24L’approche retenue pour l’introduction à l’algèbre a ici une influence sur le choix des contextes, comme le montre l’auteure. Ainsi dans une approche plus fonctionnelle à l’algèbre, le recours aux contextes réels est plus fréquent (cas du manuel de 1993), dans une approche axée sur la généralisation et les suites numériques (cas du manuel de 2005), le recours aux contextes mathématiques occupe également une certaine place. Une analyse complète de l’ensemble des situations-problèmes, sur d’autres contenus, rendrait mieux compte ainsi de la progression.

25La diffusion de cette épreuve a été autorisée préalablement.

26On va, en ce sens, avoir recours à des termes descriptifs, à une manière de structurer les phrases qui permette de visualiser, à un texte décrivant les faits dans un ordre chronologique de telle sorte qu’on puisse se représenter la scène, comme le montre par exemple le problème suivant : « On part en voyage avec 4 gallons d’essence, on en achète 8 en route, on parcourt 160 milles et il reste encore 5 gallons. Combien a-t-on fait de milles avec un gallon ?».

27Par contre, elle y est encore de manière implicite, comme en témoigne l’extrait suivant : « Leur objet [les situations] renvoie à des situations pratiques plus ou moins familières, réelles ou fictives, réalistes ou fantaisistes, ou encore purement mathématiques. Ces situations s’inspirent, entre autres, des domaines généraux de formation, des repères culturels, des éléments du contenu de formation, d’un événement survenu en classe, dans l’école ou dans la société. Suivant les objectifs poursuivis, les situations comportent des données complètes, superflues, implicites ou manquantes. Elles peuvent conduire à un ou plusieurs résultats ou, au contraire, ne mener nulle part. » (MELS, 2003, p. 15)

28Les concepts mathématiques sont ici utilisés dans leur fonction d’outil (on utilise chacune des opérations ou leur combinaison par exemple pour calculer le coût associé) mais il n’y a pas d’exigence de réflexion sur ces concepts, de raisonnement les impliquant, de mise en relation entre ces concepts.

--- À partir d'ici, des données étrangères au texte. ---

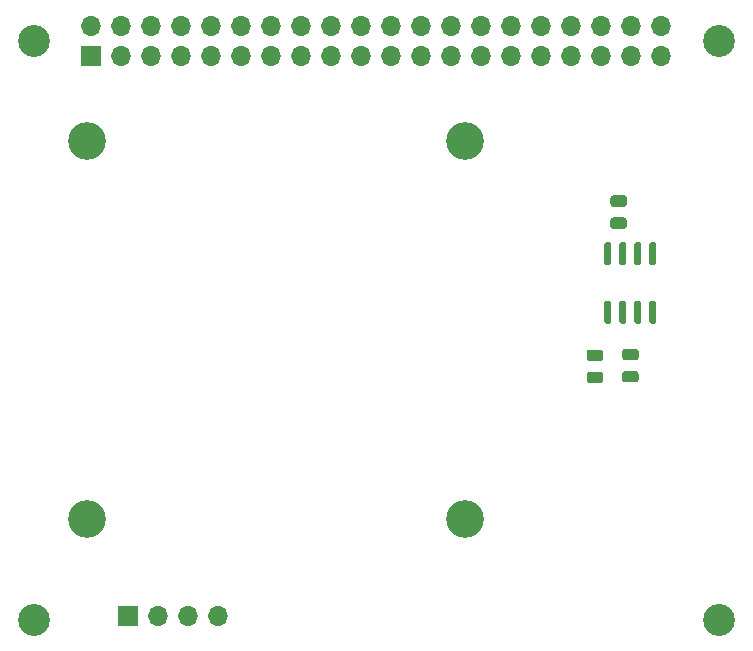
<source format=gbs>
G04 #@! TF.GenerationSoftware,KiCad,Pcbnew,5.1.6-c6e7f7d~87~ubuntu18.04.1*
G04 #@! TF.CreationDate,2020-08-28T18:16:15+02:00*
G04 #@! TF.ProjectId,base_hat,62617365-5f68-4617-942e-6b696361645f,rev?*
G04 #@! TF.SameCoordinates,Original*
G04 #@! TF.FileFunction,Soldermask,Bot*
G04 #@! TF.FilePolarity,Negative*
%FSLAX46Y46*%
G04 Gerber Fmt 4.6, Leading zero omitted, Abs format (unit mm)*
G04 Created by KiCad (PCBNEW 5.1.6-c6e7f7d~87~ubuntu18.04.1) date 2020-08-28 18:16:15*
%MOMM*%
%LPD*%
G01*
G04 APERTURE LIST*
%ADD10C,3.200000*%
%ADD11O,1.700000X1.700000*%
%ADD12R,1.700000X1.700000*%
%ADD13C,2.700000*%
G04 APERTURE END LIST*
D10*
X240000000Y-138000000D03*
X208000000Y-106000000D03*
X208000000Y-138000000D03*
X240000000Y-106000000D03*
D11*
X219050000Y-146190000D03*
X216510000Y-146190000D03*
X213970000Y-146190000D03*
D12*
X211430000Y-146190000D03*
G36*
G01*
X251945000Y-119500000D02*
X252245000Y-119500000D01*
G75*
G02*
X252395000Y-119650000I0J-150000D01*
G01*
X252395000Y-121300000D01*
G75*
G02*
X252245000Y-121450000I-150000J0D01*
G01*
X251945000Y-121450000D01*
G75*
G02*
X251795000Y-121300000I0J150000D01*
G01*
X251795000Y-119650000D01*
G75*
G02*
X251945000Y-119500000I150000J0D01*
G01*
G37*
G36*
G01*
X253215000Y-119500000D02*
X253515000Y-119500000D01*
G75*
G02*
X253665000Y-119650000I0J-150000D01*
G01*
X253665000Y-121300000D01*
G75*
G02*
X253515000Y-121450000I-150000J0D01*
G01*
X253215000Y-121450000D01*
G75*
G02*
X253065000Y-121300000I0J150000D01*
G01*
X253065000Y-119650000D01*
G75*
G02*
X253215000Y-119500000I150000J0D01*
G01*
G37*
G36*
G01*
X254485000Y-119500000D02*
X254785000Y-119500000D01*
G75*
G02*
X254935000Y-119650000I0J-150000D01*
G01*
X254935000Y-121300000D01*
G75*
G02*
X254785000Y-121450000I-150000J0D01*
G01*
X254485000Y-121450000D01*
G75*
G02*
X254335000Y-121300000I0J150000D01*
G01*
X254335000Y-119650000D01*
G75*
G02*
X254485000Y-119500000I150000J0D01*
G01*
G37*
G36*
G01*
X255755000Y-119500000D02*
X256055000Y-119500000D01*
G75*
G02*
X256205000Y-119650000I0J-150000D01*
G01*
X256205000Y-121300000D01*
G75*
G02*
X256055000Y-121450000I-150000J0D01*
G01*
X255755000Y-121450000D01*
G75*
G02*
X255605000Y-121300000I0J150000D01*
G01*
X255605000Y-119650000D01*
G75*
G02*
X255755000Y-119500000I150000J0D01*
G01*
G37*
G36*
G01*
X255755000Y-114550000D02*
X256055000Y-114550000D01*
G75*
G02*
X256205000Y-114700000I0J-150000D01*
G01*
X256205000Y-116350000D01*
G75*
G02*
X256055000Y-116500000I-150000J0D01*
G01*
X255755000Y-116500000D01*
G75*
G02*
X255605000Y-116350000I0J150000D01*
G01*
X255605000Y-114700000D01*
G75*
G02*
X255755000Y-114550000I150000J0D01*
G01*
G37*
G36*
G01*
X254485000Y-114550000D02*
X254785000Y-114550000D01*
G75*
G02*
X254935000Y-114700000I0J-150000D01*
G01*
X254935000Y-116350000D01*
G75*
G02*
X254785000Y-116500000I-150000J0D01*
G01*
X254485000Y-116500000D01*
G75*
G02*
X254335000Y-116350000I0J150000D01*
G01*
X254335000Y-114700000D01*
G75*
G02*
X254485000Y-114550000I150000J0D01*
G01*
G37*
G36*
G01*
X253215000Y-114550000D02*
X253515000Y-114550000D01*
G75*
G02*
X253665000Y-114700000I0J-150000D01*
G01*
X253665000Y-116350000D01*
G75*
G02*
X253515000Y-116500000I-150000J0D01*
G01*
X253215000Y-116500000D01*
G75*
G02*
X253065000Y-116350000I0J150000D01*
G01*
X253065000Y-114700000D01*
G75*
G02*
X253215000Y-114550000I150000J0D01*
G01*
G37*
G36*
G01*
X251945000Y-114550000D02*
X252245000Y-114550000D01*
G75*
G02*
X252395000Y-114700000I0J-150000D01*
G01*
X252395000Y-116350000D01*
G75*
G02*
X252245000Y-116500000I-150000J0D01*
G01*
X251945000Y-116500000D01*
G75*
G02*
X251795000Y-116350000I0J150000D01*
G01*
X251795000Y-114700000D01*
G75*
G02*
X251945000Y-114550000I150000J0D01*
G01*
G37*
G36*
G01*
X251456250Y-124612500D02*
X250543750Y-124612500D01*
G75*
G02*
X250300000Y-124368750I0J243750D01*
G01*
X250300000Y-123881250D01*
G75*
G02*
X250543750Y-123637500I243750J0D01*
G01*
X251456250Y-123637500D01*
G75*
G02*
X251700000Y-123881250I0J-243750D01*
G01*
X251700000Y-124368750D01*
G75*
G02*
X251456250Y-124612500I-243750J0D01*
G01*
G37*
G36*
G01*
X251456250Y-126487500D02*
X250543750Y-126487500D01*
G75*
G02*
X250300000Y-126243750I0J243750D01*
G01*
X250300000Y-125756250D01*
G75*
G02*
X250543750Y-125512500I243750J0D01*
G01*
X251456250Y-125512500D01*
G75*
G02*
X251700000Y-125756250I0J-243750D01*
G01*
X251700000Y-126243750D01*
G75*
G02*
X251456250Y-126487500I-243750J0D01*
G01*
G37*
G36*
G01*
X254456250Y-124550000D02*
X253543750Y-124550000D01*
G75*
G02*
X253300000Y-124306250I0J243750D01*
G01*
X253300000Y-123818750D01*
G75*
G02*
X253543750Y-123575000I243750J0D01*
G01*
X254456250Y-123575000D01*
G75*
G02*
X254700000Y-123818750I0J-243750D01*
G01*
X254700000Y-124306250D01*
G75*
G02*
X254456250Y-124550000I-243750J0D01*
G01*
G37*
G36*
G01*
X254456250Y-126425000D02*
X253543750Y-126425000D01*
G75*
G02*
X253300000Y-126181250I0J243750D01*
G01*
X253300000Y-125693750D01*
G75*
G02*
X253543750Y-125450000I243750J0D01*
G01*
X254456250Y-125450000D01*
G75*
G02*
X254700000Y-125693750I0J-243750D01*
G01*
X254700000Y-126181250D01*
G75*
G02*
X254456250Y-126425000I-243750J0D01*
G01*
G37*
G36*
G01*
X252543750Y-112450000D02*
X253456250Y-112450000D01*
G75*
G02*
X253700000Y-112693750I0J-243750D01*
G01*
X253700000Y-113181250D01*
G75*
G02*
X253456250Y-113425000I-243750J0D01*
G01*
X252543750Y-113425000D01*
G75*
G02*
X252300000Y-113181250I0J243750D01*
G01*
X252300000Y-112693750D01*
G75*
G02*
X252543750Y-112450000I243750J0D01*
G01*
G37*
G36*
G01*
X252543750Y-110575000D02*
X253456250Y-110575000D01*
G75*
G02*
X253700000Y-110818750I0J-243750D01*
G01*
X253700000Y-111306250D01*
G75*
G02*
X253456250Y-111550000I-243750J0D01*
G01*
X252543750Y-111550000D01*
G75*
G02*
X252300000Y-111306250I0J243750D01*
G01*
X252300000Y-110818750D01*
G75*
G02*
X252543750Y-110575000I243750J0D01*
G01*
G37*
X208370000Y-98770000D03*
D11*
X208370000Y-96230000D03*
X210910000Y-98770000D03*
X210910000Y-96230000D03*
X213450000Y-98770000D03*
X213450000Y-96230000D03*
X215990000Y-98770000D03*
X215990000Y-96230000D03*
X218530000Y-98770000D03*
X218530000Y-96230000D03*
X221070000Y-98770000D03*
X221070000Y-96230000D03*
X223610000Y-98770000D03*
X223610000Y-96230000D03*
X226150000Y-98770000D03*
X226150000Y-96230000D03*
X228690000Y-98770000D03*
X228690000Y-96230000D03*
X231230000Y-98770000D03*
X231230000Y-96230000D03*
X233770000Y-98770000D03*
X233770000Y-96230000D03*
X236310000Y-98770000D03*
X236310000Y-96230000D03*
X238850000Y-98770000D03*
X238850000Y-96230000D03*
X241390000Y-98770000D03*
X241390000Y-96230000D03*
X243930000Y-98770000D03*
X243930000Y-96230000D03*
X246470000Y-98770000D03*
X246470000Y-96230000D03*
X249010000Y-98770000D03*
X249010000Y-96230000D03*
X251550000Y-98770000D03*
X251550000Y-96230000D03*
X254090000Y-98770000D03*
X254090000Y-96230000D03*
X256630000Y-98770000D03*
X256630000Y-96230000D03*
D13*
X261500000Y-146500000D03*
X203500000Y-146500000D03*
X261500000Y-97500000D03*
X203500000Y-97500000D03*
M02*

</source>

29Voir, dans ce livre, les entrevues de Gisèle Lemoyne et Renée Caron.

30Les seules références didactiques que nous avons trouvées en lien avec la résolution de problèmes sont celles à Descaves (Citation1992), Mason (Citation1994) et Poirier-Proulx (Citation1999).

31Aucune référence explicite à des travaux de recherche en didactique des mathématiques n’apparaissant dans les documents analysés, si une telle influence existe, elle est forcément indirecte. Celle-ci peut être liée à des lectures qu’auraient pu faire les concepteurs, aux présentations auxquelles auraient pu assister des membres des comités ayant participé à l’élaboration des programmes ou encore à des discussions lors des séances de consultation multiples liées au processus de construction du curriculum (voir à ce sujet Bednarz, Maheux, et Proulx, 2012)

32Notons qu’Astolfi n’est pas en didactique des mathématiques, confirmant que les sources d’influence ont transité, dans le cas des documents ministériels, par d’autres sources que la didactique des mathématiques.

33Malgré cela, la référence à Astolfi, elle, est complètement disparue.

34Il est à noter que cette caractéristique est disparue des documents officiels.